In summary, we have shown that EcN is effective in modifying intestinal immunologic responses which result in the amelioration of chronic experimental murine colitis but have no clinical effect on the severity of acute mucosal damage. These findings are in accordance with clinical observations in which probiotic therapy was beneficial only in the maintenance of remission of chronic pouchitis and ulcerative colitis but had no effect for acute IBD. However, despite the successful use of probiotic therapy in cases of human pouchitis and ulcerative colitis, our suggestions of possible underlying antiinflammatory mechanisms, deployed by probiotic bacteria, cannot be fully extrapolated to the human situation since these experiments were performed under standardized conditions that are not feasible for human trials.
The analysis of intestinal microflora in this experimental setting was limited to
Enterobacteriaceae, and the impact on the composition of the microflora by probiotic therapy therefore remains elusive.
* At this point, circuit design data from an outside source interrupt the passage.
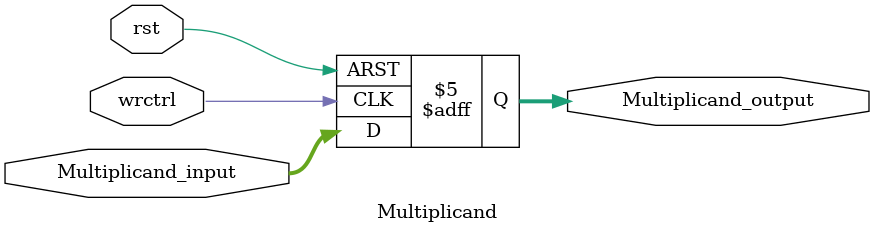
<source format=v>
module Multiplicand(
	input [31:0] Multiplicand_input, //Multiplicand input
	input rst, //Reset multiplicand
	input wrctrl, //write the multiplicand into register
	output reg [31:0] Multiplicand_output=0 //Multiplicand output
	);
always @(posedge rst,posedge wrctrl)begin
	if(rst==1)Multiplicand_output<=0;
	else if(wrctrl==1)Multiplicand_output<=Multiplicand_input;

end
endmodule

</source>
Note that no final conclusion can be drawn regarding a direct impact of EcN on cytokine production that reduces inflammatory activity as demonstrated previously in other studies (
35,
41). On the other hand, an alteration in cytokine levels because of reduced inflammatory activity that is mediated by a modulation of the gut flora can also be anticipated (
42). However, as demonstrated in this report, EcN is able to translocate into MLN and to modulate the proinflammatory cytokine secretion profile of mesenterial lymphocytes in both models of murine colitis, without significant amelioration of the acute DSS colitis. It can therefore be speculated that EcN directly modulates the immune response.